Although the images were taken in 2012, they found new significance when edited and exhibited at the University of Dayton in 2022. In the decade between capture and display, the landscape of reproductive rights in the United States changed dramatically. This time gap gives the work an unexpected poignancy,
highlighting how quickly hard-won rights can be eroded.
A Work in Progress now stands not only as a personal narrative but also as a testament to a not-so-distant past when reproductive healthcare was more accessible. It serves as a reminder of what we once had and what we stand to lose: the fundamental right to make decisions about our own bodies with the support of the medical community.
The Mothers
The Mothers chapter, created in 2010, comprises photos and video of six women, aged
70-80, found through a casting call posted in a free Los Angeles actors listing:
“Looking to photograph women born in 1932 (78 years of age), and women born in 1938 (72
years of age). Ideally, the photographer would like to photograph the women in or around their
environment. However, if the “subject” is not comfortable with this, other arrangements can be made.”
Seeking to capture women who were the age my mother died and the age when I thought
of this concept, I asked each woman about her history and what drew her to this casting
and into acting. I was 39 years old, and honestly happy to meet these women who were still out
there gpursuing their dreams. Even in 2011, women over a certain age were often cast aside (Betty White being a notable exception during this time).

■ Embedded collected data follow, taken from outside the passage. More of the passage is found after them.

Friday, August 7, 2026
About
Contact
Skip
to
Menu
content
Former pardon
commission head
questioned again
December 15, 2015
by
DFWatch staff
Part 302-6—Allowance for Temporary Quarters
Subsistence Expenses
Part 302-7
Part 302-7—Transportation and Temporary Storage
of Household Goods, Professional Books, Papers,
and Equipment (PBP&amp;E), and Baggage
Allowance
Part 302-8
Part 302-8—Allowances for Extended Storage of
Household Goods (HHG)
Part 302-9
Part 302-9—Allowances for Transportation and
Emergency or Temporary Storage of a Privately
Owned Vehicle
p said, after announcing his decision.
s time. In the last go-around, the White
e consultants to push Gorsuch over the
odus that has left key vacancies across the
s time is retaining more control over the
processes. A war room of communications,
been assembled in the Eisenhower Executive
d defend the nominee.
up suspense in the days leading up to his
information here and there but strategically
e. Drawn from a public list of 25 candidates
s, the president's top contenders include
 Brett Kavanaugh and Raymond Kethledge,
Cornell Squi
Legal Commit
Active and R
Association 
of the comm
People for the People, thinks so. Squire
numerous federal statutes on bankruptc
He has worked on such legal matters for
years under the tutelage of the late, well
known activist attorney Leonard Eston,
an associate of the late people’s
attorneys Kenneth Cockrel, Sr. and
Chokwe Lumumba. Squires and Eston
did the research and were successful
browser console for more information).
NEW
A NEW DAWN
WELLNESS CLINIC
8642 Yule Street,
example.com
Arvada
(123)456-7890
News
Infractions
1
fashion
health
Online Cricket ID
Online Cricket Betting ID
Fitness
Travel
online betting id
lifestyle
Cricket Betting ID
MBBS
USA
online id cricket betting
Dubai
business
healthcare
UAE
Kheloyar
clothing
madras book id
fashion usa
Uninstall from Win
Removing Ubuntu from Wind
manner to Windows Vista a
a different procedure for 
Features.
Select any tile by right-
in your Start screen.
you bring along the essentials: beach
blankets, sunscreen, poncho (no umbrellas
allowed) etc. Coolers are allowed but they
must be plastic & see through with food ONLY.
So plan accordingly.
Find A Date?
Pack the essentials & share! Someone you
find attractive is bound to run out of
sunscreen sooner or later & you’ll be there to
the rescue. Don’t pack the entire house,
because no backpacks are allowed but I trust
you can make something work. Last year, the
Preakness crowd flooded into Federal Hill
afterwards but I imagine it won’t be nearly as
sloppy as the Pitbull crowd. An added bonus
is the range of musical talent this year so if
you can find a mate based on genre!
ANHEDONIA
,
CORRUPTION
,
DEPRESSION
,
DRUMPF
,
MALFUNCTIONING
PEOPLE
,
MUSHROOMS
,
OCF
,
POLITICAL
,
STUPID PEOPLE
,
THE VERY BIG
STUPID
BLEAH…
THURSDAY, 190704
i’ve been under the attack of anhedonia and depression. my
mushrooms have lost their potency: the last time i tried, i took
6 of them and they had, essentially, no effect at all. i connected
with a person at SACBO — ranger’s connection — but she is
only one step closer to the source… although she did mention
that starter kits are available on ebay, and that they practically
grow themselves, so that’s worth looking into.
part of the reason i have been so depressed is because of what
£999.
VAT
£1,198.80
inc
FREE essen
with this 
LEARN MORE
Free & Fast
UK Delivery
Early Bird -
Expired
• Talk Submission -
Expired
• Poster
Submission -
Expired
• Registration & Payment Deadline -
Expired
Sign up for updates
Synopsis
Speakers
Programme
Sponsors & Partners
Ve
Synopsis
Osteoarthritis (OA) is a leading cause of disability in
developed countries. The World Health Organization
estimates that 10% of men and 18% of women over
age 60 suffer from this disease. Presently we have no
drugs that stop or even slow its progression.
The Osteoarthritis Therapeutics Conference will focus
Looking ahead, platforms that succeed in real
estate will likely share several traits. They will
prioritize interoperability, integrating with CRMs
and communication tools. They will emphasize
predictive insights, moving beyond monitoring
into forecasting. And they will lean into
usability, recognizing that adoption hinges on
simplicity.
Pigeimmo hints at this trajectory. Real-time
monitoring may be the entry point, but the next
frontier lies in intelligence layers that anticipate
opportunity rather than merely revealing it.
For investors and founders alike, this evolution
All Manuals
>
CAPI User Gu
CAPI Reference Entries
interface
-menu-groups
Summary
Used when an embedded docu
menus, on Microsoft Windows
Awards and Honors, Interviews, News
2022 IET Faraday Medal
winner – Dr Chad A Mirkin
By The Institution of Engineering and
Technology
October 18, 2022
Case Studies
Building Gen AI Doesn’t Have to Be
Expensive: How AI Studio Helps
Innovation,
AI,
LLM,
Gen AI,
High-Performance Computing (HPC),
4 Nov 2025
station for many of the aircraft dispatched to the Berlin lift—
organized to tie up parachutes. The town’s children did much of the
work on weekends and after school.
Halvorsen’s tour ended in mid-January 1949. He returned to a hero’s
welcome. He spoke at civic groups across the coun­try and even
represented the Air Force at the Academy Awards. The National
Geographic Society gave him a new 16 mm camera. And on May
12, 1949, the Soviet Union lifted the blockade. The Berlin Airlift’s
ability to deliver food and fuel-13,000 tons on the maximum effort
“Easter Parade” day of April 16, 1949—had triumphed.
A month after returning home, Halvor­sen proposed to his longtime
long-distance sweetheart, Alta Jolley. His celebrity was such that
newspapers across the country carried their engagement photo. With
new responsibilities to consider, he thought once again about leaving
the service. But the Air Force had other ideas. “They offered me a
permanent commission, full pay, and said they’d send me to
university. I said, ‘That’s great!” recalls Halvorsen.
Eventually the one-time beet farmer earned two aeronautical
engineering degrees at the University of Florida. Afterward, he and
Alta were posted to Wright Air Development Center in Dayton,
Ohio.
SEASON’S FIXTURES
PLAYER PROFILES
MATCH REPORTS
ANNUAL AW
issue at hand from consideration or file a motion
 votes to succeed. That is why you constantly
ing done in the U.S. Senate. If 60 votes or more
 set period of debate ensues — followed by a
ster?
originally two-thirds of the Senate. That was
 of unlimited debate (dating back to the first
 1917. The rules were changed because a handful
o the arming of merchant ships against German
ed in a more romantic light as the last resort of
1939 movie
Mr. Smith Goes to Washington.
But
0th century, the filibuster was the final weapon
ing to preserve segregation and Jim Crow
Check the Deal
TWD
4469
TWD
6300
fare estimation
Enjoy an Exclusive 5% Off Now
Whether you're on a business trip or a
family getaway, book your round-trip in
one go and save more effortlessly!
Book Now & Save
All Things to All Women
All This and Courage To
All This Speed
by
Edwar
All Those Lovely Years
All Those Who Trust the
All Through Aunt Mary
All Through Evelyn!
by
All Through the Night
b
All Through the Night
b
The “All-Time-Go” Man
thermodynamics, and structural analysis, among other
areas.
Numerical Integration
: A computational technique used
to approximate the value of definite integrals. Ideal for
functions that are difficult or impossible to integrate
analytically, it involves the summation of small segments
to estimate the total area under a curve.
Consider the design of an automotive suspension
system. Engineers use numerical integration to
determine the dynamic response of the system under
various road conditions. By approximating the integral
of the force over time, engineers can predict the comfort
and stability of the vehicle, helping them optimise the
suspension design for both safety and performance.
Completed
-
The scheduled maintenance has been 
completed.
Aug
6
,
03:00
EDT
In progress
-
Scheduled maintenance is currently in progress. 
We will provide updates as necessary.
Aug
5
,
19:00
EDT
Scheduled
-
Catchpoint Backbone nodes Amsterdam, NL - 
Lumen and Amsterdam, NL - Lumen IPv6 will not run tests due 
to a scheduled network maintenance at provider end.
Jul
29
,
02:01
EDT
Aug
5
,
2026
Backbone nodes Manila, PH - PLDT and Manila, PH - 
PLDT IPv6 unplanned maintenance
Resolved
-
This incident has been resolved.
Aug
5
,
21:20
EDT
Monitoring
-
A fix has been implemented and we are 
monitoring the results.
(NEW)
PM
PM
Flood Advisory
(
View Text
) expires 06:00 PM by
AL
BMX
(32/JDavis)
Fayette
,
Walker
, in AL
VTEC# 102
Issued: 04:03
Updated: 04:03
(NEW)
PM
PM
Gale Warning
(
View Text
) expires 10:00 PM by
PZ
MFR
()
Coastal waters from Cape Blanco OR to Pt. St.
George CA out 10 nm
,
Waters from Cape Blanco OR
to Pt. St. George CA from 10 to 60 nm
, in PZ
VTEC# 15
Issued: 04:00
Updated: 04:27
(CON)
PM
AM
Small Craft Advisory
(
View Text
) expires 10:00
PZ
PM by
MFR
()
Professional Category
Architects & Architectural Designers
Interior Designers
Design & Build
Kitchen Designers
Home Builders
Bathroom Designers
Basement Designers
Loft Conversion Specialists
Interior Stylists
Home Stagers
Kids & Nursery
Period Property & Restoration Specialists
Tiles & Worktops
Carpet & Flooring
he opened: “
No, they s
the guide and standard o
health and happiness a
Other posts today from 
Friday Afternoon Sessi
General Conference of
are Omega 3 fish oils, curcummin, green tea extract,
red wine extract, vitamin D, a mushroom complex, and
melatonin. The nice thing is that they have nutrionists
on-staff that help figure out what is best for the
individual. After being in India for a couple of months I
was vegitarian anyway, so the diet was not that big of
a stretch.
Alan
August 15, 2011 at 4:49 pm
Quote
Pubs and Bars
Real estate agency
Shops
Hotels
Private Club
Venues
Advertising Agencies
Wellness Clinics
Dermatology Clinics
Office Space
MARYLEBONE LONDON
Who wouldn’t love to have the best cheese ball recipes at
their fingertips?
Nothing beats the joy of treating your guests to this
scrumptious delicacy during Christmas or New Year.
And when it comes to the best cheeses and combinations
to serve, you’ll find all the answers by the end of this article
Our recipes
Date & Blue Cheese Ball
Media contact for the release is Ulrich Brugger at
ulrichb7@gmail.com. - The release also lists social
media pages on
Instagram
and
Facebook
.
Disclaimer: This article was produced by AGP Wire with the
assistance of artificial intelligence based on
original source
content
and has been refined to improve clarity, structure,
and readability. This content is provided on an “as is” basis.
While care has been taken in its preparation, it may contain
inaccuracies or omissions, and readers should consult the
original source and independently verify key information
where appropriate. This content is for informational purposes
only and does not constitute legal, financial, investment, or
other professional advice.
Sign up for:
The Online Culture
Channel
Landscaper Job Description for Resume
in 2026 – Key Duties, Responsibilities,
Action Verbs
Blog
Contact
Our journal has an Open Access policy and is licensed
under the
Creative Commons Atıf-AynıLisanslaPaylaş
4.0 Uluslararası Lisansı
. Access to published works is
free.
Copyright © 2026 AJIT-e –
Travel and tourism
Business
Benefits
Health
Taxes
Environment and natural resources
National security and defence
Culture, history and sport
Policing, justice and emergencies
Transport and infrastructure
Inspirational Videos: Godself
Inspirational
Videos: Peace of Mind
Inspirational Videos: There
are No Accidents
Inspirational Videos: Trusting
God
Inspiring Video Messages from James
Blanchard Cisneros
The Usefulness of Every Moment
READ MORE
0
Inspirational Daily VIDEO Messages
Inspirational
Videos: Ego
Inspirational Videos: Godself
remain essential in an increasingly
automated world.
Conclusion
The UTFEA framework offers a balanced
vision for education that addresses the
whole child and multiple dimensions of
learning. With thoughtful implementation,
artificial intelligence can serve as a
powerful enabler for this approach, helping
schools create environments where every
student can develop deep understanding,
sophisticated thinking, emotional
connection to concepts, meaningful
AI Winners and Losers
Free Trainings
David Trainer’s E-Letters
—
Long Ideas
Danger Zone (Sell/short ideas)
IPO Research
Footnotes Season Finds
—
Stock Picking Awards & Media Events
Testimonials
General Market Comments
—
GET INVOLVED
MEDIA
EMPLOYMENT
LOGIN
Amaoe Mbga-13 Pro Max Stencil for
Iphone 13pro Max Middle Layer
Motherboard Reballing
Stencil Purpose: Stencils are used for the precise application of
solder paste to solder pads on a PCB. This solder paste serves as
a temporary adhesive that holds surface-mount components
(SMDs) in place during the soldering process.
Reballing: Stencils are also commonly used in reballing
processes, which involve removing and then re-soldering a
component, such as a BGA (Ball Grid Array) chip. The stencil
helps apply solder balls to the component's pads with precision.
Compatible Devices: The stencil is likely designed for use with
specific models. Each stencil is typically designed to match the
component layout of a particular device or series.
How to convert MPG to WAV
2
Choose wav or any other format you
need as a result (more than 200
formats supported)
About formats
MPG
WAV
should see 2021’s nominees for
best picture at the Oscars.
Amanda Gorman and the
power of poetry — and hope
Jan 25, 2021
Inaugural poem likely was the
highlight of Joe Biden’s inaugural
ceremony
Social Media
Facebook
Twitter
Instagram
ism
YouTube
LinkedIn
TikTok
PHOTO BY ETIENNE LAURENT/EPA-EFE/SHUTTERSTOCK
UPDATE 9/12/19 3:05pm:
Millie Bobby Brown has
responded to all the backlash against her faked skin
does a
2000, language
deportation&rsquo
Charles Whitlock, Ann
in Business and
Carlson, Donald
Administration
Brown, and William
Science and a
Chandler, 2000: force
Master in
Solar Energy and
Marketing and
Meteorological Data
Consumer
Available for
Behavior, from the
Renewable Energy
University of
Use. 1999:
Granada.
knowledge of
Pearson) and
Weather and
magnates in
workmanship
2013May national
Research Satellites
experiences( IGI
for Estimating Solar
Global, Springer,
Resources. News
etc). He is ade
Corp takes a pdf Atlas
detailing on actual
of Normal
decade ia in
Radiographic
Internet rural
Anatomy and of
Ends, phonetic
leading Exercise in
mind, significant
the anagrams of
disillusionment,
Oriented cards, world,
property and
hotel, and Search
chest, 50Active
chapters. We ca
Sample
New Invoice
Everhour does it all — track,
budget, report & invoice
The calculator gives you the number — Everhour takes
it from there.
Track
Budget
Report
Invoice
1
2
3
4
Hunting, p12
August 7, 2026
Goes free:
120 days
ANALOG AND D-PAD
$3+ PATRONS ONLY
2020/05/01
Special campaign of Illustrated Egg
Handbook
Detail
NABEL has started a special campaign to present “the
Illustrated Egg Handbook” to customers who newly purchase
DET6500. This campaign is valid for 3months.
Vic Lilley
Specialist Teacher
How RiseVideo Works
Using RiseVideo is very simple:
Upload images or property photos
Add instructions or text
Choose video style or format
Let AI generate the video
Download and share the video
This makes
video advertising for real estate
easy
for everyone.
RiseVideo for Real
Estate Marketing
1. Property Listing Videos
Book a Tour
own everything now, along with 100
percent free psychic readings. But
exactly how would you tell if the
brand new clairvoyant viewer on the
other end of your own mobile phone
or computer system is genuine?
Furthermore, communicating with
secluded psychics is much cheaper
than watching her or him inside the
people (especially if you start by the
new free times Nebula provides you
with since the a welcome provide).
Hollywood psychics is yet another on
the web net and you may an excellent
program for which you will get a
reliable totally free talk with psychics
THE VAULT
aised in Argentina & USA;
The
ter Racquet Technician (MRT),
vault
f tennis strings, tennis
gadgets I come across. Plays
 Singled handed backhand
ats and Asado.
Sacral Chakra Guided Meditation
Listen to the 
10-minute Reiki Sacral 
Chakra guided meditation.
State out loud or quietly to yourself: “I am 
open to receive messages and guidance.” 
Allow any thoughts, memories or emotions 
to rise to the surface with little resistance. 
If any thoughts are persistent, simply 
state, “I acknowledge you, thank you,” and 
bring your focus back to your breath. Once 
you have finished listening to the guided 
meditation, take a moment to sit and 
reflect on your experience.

One request I made of each woman was to emulate my mother’s proud smile from a photograph taken at my Bat Mitzvah. In creating these images, I merged my commercial photography experience with my alternative process mindset. Using two types of lenses, film and digital cameras, and studio lighting, I created darkened images with light only hitting only certain parts of the portrait to emulate the Darkened Snapshots. I also captured video or stills of ritual-like activities such as swimming, bike riding, Tai Chi, backstage In the dressing room, and pruning lemons.
The Mothers is an abstracted narrative on loss that develops a dialogue regarding motherhood, sexuality, and femininity. The project explores the collaboration between a photographer and her subject – both creative producers in this case.
The collaboration allowed each woman to create alongside the photographer, while the initial direction to emulate
my mother placed a protective mask over her vulnerability. The intimate relationship established in conversation between parties causes that mask to hold, lift, and shift in momentary lapses that have a relationship to light and movement, creating a performance between both photographer and subject to rekindle my relationship with my mother through women of my mother’s generation.
I was exploring what documentary means.